Despite a mere twenty-five ice peaks in its realm, Ecuador has received wide coverage in books and journals. The reasons for this are clearly the beauty of the high country, its historical interest (Humboldt, Bolivar and Whymper) and its easy access. It is no surprise, then, that three new books have been added to the already extensive literature.
Of the first two, Rachowiecki’s has the more complete text: a well-organized work covering general information on Ecuador and basic hints for tourists and hikers, followed by a regional breakdown: central valley, western and eastern ranges, and the western and eastern lowlands and jungles. It also contains appendices on heights and on useful Spanish terms. The illustrations—all drawn from Whymper’s classic—are scanty, however. Each major mountain group is covered in a sketch map with up-to-date information on roads and huts.

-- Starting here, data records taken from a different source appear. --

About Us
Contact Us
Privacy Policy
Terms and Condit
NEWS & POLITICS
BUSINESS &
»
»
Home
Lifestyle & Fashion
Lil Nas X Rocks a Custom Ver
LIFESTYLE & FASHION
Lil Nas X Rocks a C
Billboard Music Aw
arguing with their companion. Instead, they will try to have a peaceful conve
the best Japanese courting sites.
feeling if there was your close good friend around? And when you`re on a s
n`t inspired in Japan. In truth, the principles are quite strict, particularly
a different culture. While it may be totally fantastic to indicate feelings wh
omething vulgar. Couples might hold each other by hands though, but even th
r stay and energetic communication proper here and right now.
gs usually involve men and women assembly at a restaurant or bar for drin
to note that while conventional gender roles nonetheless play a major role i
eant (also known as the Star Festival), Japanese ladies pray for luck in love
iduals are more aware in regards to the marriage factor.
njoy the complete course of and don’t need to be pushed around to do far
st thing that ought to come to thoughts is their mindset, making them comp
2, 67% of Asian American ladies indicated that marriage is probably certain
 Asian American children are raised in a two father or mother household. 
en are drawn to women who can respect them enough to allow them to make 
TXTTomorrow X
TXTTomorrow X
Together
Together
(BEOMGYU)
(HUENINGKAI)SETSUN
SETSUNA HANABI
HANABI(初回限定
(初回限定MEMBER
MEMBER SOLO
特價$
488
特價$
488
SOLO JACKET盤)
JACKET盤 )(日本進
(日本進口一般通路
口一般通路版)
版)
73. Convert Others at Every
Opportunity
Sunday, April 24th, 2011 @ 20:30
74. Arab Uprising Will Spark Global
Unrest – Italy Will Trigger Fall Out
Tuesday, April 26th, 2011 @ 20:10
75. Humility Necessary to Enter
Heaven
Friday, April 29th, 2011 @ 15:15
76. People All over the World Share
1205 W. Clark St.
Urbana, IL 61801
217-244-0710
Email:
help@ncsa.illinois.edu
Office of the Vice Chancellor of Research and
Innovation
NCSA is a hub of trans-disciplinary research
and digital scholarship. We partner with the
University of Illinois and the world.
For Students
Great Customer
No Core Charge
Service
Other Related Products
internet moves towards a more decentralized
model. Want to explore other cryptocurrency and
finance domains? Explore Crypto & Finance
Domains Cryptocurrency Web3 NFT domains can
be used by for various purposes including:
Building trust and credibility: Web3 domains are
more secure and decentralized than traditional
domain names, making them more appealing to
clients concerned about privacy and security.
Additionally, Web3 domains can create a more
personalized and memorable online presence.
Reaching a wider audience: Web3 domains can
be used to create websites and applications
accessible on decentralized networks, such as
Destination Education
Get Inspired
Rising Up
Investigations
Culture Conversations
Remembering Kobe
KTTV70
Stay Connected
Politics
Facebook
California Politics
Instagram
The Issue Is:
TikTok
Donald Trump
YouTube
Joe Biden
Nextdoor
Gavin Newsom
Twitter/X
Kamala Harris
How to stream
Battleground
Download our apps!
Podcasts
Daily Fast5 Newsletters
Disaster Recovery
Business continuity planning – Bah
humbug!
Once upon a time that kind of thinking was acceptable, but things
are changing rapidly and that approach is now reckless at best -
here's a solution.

Cruz’s The Snow Mountains of Ecuador is in German and covers the high country only. It is also arranged by ranges: western and eastern cordilleras, the inter-Andean area (Rachowiecki’s “central valley”) and the eastern sub-Andean region (with volcanoes Reventador and Sumaco). Photographs are both plentiful and excellent, most of them taken by Cruz himself, an Ecuadorian tourism expert and professional mountain guide. To complement the sketch maps, he added good line drawings of most peaks and routes.
Both guidebooks will meet the needs of visitors to the Ecuadorian mountains, but it must be kept in mind that while Rachowiecki’s is better designed for the traveler and hiker, Cruz’s is more suited to the trekker and the expeditionary climber.
The authors of the third book, Anhalzer and Navarrete, are both expert Ecuadorian climbers whose combined experience includes ascents in Asia, Alaska and Europe as well as in some other Andean countries. Theirs is mainly a pictorial work, concentrating on the peaks of Cayambe, Cotopaxi, Chimborazo, Altar and Sangay, but covering along the way many other mountains. The book is a large one, quarto size, printed in Spanish, English and German, with nearly all of its fine photos in color. The shots of Cotopaxi and the Altar massif are particularly attractive for their topographical detail. There are also several photos of very respectable unclimbed walls.
Although two of these books are guidebooks and the third is largely pictorial, they complement one another in the information they provide on Ecuador and its mountains.